Divisions européennes sur les mesures de rétorsion face à l’administration Trump
Si l’unité prévaut concernant le gel de l’accord commercial, les Européens demeurent partagés sur l’ampleur des mesures de rétorsion à adopter. Le mécanisme anticoercition, parfois surnommé le « bazooka » économique européen, fait l’objet de vifs débats. Cet instrument permettrait notamment de restreindre l’accès des entreprises américaines aux marchés publics du continent. Le PPE et le groupe ECR se sont prononcés contre son activation, privilégiant une approche de désescalade malgré les provocations américaines. Nicola Procaccini, vice-président d’ECR, considère même comme une erreur le gel de l’accord commercial. À l’inverse, les autres formations politiques soutiennent le recours à cet arsenal législatif si les circonstances l’exigent. Le groupe des Patriotes, présidé par Jordan Bardella, s’est rangé du côté des partisans de la fermeté, estimant que seul le rapport de force permet désormais de traiter avec Washington.

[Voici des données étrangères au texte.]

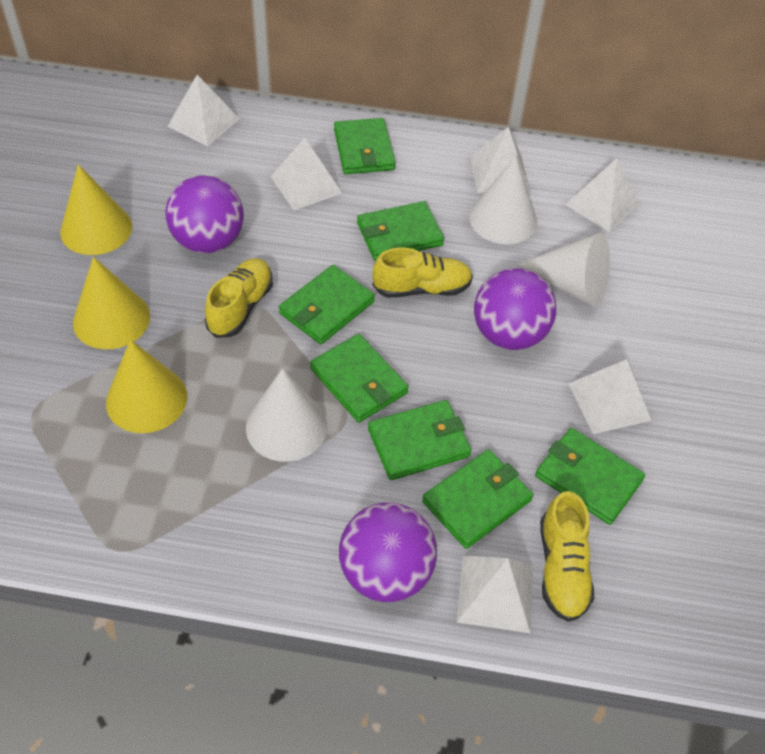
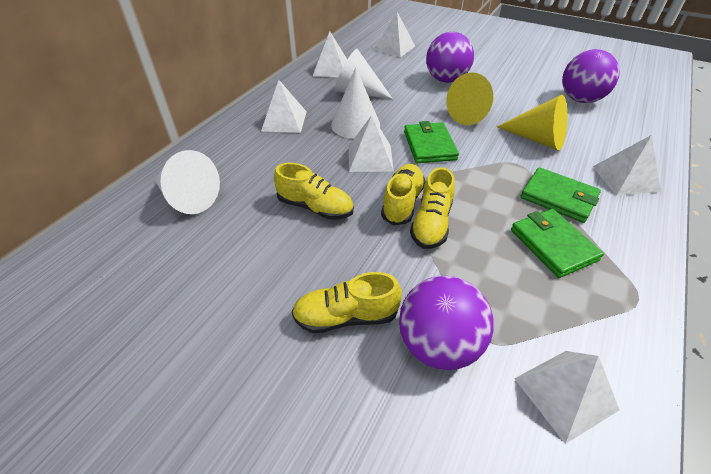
green wallet: 7 -> 3
yellow cone: 3 -> 2
yellow shoe: 3 -> 4

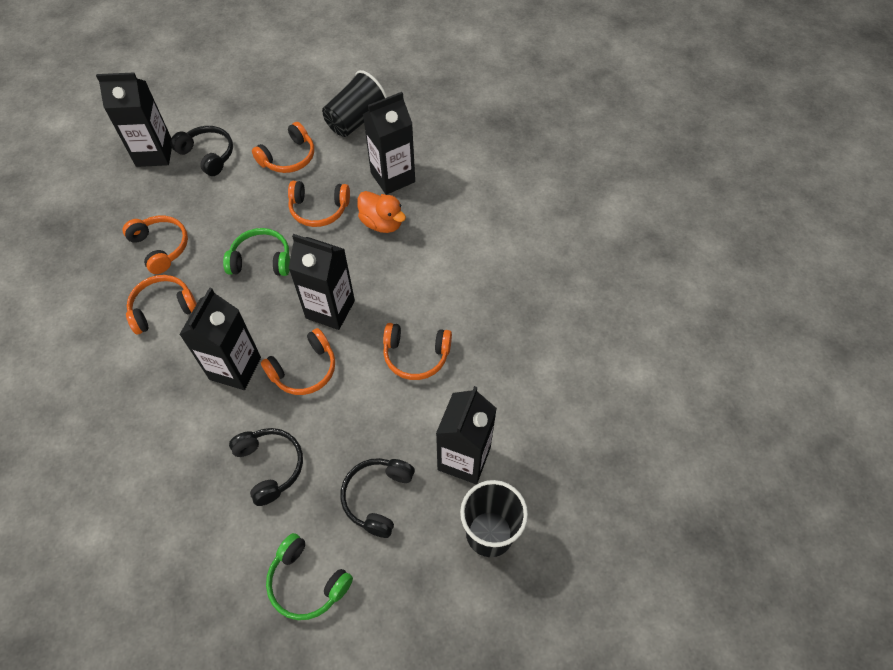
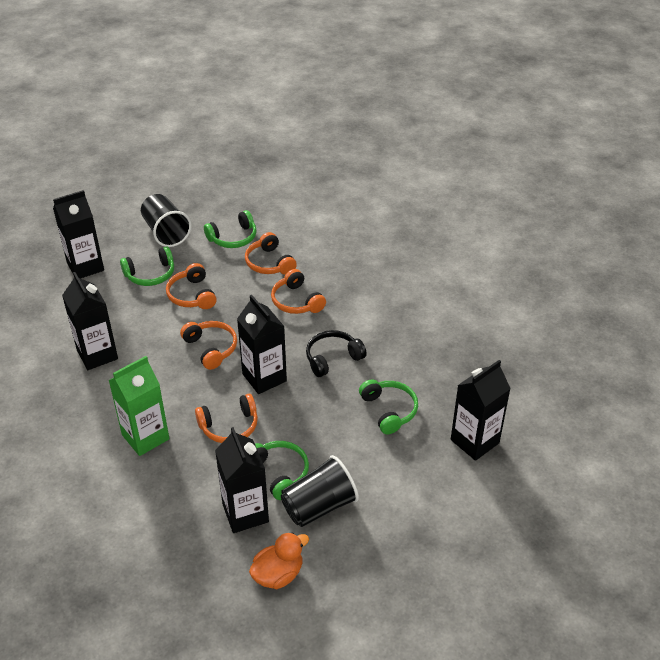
black headphones: 3 -> 1
green carton: 0 -> 1
green headphones: 2 -> 4
orange headphones: 6 -> 5

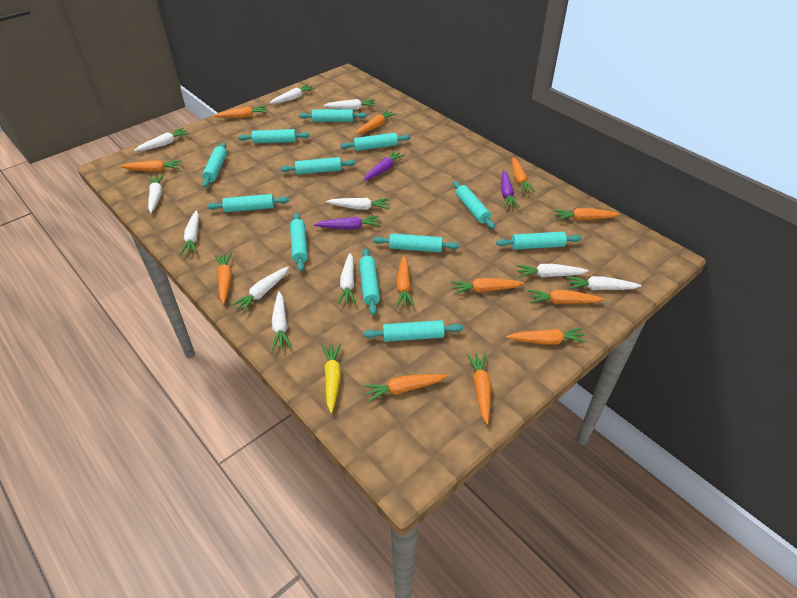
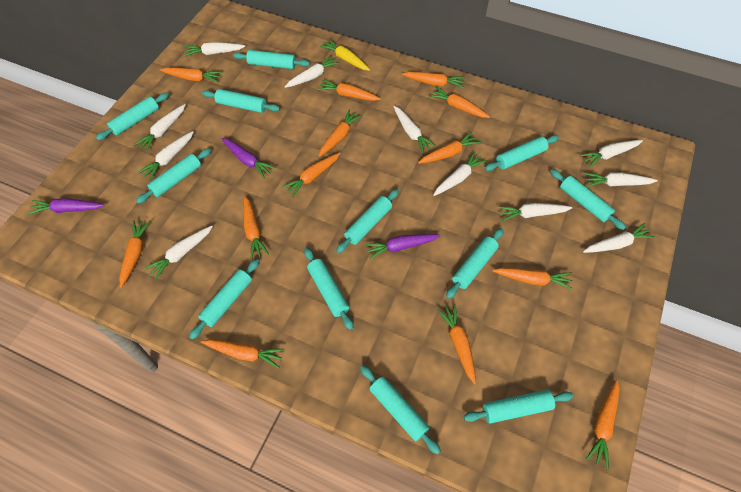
orange carrot: 12 -> 13

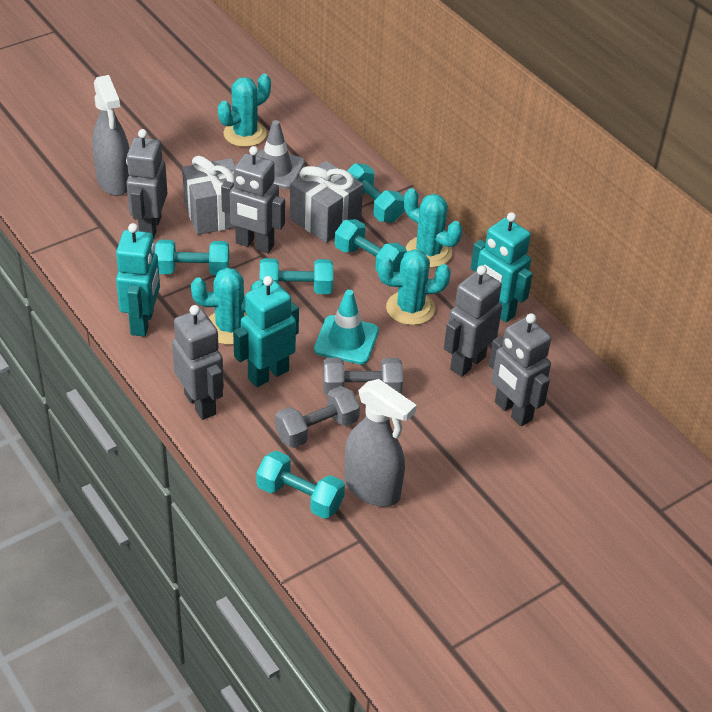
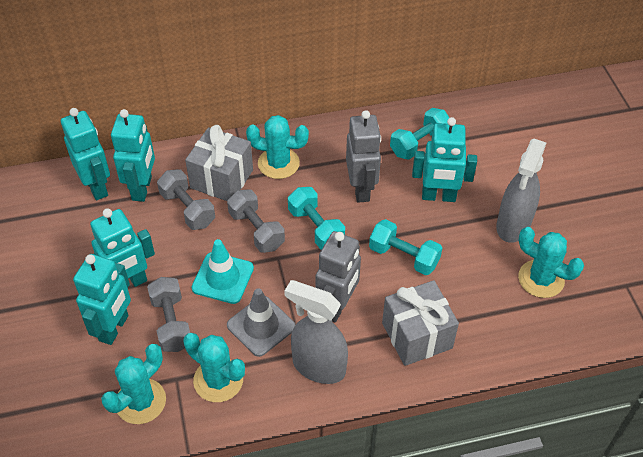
grey dumbbell: 2 -> 3
grey robot: 5 -> 2
turquoise dumbbell: 5 -> 3
turquoise robot: 3 -> 5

Un sommet extraordinaire réunissant les dirigeants européens est prévu jeudi à Bruxelles pour coordonner la réponse collective face aux pressions américaines. Emmanuel Macron et Ursula von der Leyen ont déjà haussé le ton lors du Forum économique mondial de Davos, refusant de céder aux intimidations. Le président français a notamment déclaré préférer le respect aux méthodes brutales, tandis que la présidente de la Commission a qualifié d’erreur la stratégie tarifaire punitive envisagée par Trump. Cette fermeté affichée contraste avec les attentes initiales de l’administration américaine, qui tablait manifestement sur des divisions européennes pour faire avancer ses intérêts. En définitive, les menaces répétées de Donald Trump auront peut-être réussi là où tant d’efforts diplomatiques avaient échoué : souder les Européens autour d’une position commune face à une puissance alliée devenue imprévisible.